Department of Radiology, Sahlgrenska University Hospital, Gothenburg, Sweden.
Sahlgrenska University Hospital, Gothenburg, Sweden.
Eur Spine J. 2020 Jan;29(1):122-128. doi: 10.1007/s00586-019-06159-y. Epub 2019 Oct 4.
To evaluate the effect on the spinal canal at the treated and adjacent level(s), in patients treated for lumbar spinal stenosis (LSS) with percutaneous interspinous process device (IPD) Aperius™ or open decompressive surgery (ODS), using axial loading of the spine during MRI (alMRI).
Nineteen LSS patients (mean age 67 years, range 49-78) treated with IPDs in 29 spine levels and 13 LSS patients (mean age 63 years, range 46-76) operated with ODS in 22 spine levels were examined with alMRI pre- and 3 months postoperatively. Radiological effects were evaluated by measuring the dural sac cross-sectional area (DSCSA) and by morphological grading of nerve root affection.
For the IPD group, no DSCSA increase was observed at the operated level (p = 0.42); however, a decrease was observed in adjacent levels (p = 0.05). No effect was seen regarding morphological grading (operated level: p = 0.71/adjacent level: p = 0.94). For the ODS group, beneficial effects were seen for the operated level, both regarding DSCSA (p < 0.001) and for morphological grading (p < 0.0001). No changes were seen for adjacent levels (DSCSA; p = 0.47/morphological grading: p = 0.95). Postoperatively, a significant difference between the groups existed at the operated level regarding both evaluated parameters (p < 0.003).

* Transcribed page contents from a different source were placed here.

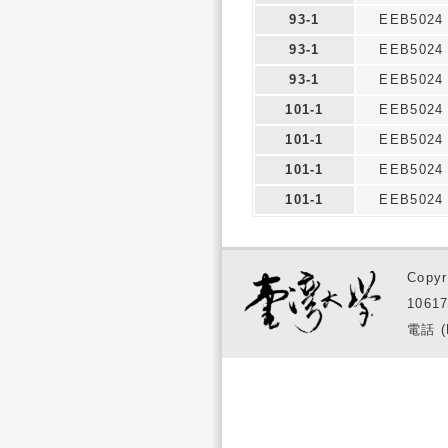
93-1
EEB5024
93-1
EEB5024
93-1
EEB5024
101-1
EEB5024
101-1
EEB5024
101-1
EEB5024
101-1
EEB5024
Copyr
1061
電話 (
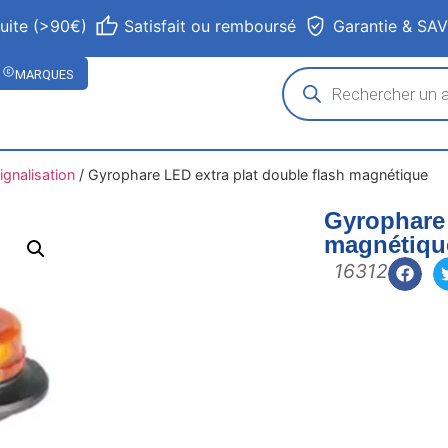
tuite (>90€)
Satisfait ou remboursé
Garantie & SA
MARQUES
ignalisation
/
Gyrophare LED extra plat double flash magnétique
Gyrophare 
magnétiqu
16312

With the spine imaged in an axial loaded position, no significant radiological effects of an IPD could be detected postoperatively at the treated level, while increased DSCSA was displayed for the ODS group. In addition, reduced DSCSA in adjacent levels was detected for the IPD group. Thus, the beneficial effects of IPD implants on the spinal canal must be questioned. These slides can be retrieved under Electronic Supplementary Material.
通过 MRI 下脊柱轴向加载(alMRI)评估接受经皮棘突间撑开器(IPD)AperiusTM 或开放性减压手术(ODS)治疗的腰椎管狭窄症(LSS)患者治疗节段和临近节段椎管的变化。
19 例接受 IPD 治疗的 LSS 患者(平均年龄 67 岁,范围 49-78 岁)共 29 个节段和 13 例接受 ODS 治疗的 LSS 患者(平均年龄 63 岁,范围 46-76 岁)共 22 个节段,分别于术前和术后 3 个月进行 alMRI 检查。通过测量硬脊膜囊横截面积(DSCSA)和神经根受累的形态学分级评估影像学变化。
在 IPD 组,未观察到手术节段的 DSCSA 增加(p=0.42);然而,在临近节段观察到减少(p=0.05)。形态学分级未见影响(手术节段:p=0.71/临近节段:p=0.94)。对于 ODS 组,手术节段的 DSCSA(p<0.001)和形态学分级(p<0.0001)均有获益。临近节段未见变化(DSCSA;p=0.47/形态学分级:p=0.95)。术后,两组在评估参数上均存在手术节段的显著差异(p<0.003)。
在轴向加载状态下对脊柱成像,术后在治疗节段未发现 IPD 的明显放射学影响,而 ODS 组的 DSCSA 增加。此外,在 IPD 组还观察到临近节段的 DSCSA 减少。因此,必须对 IPD 植入物对椎管的有益影响提出质疑。这些幻灯片可以在电子补充材料中检索到。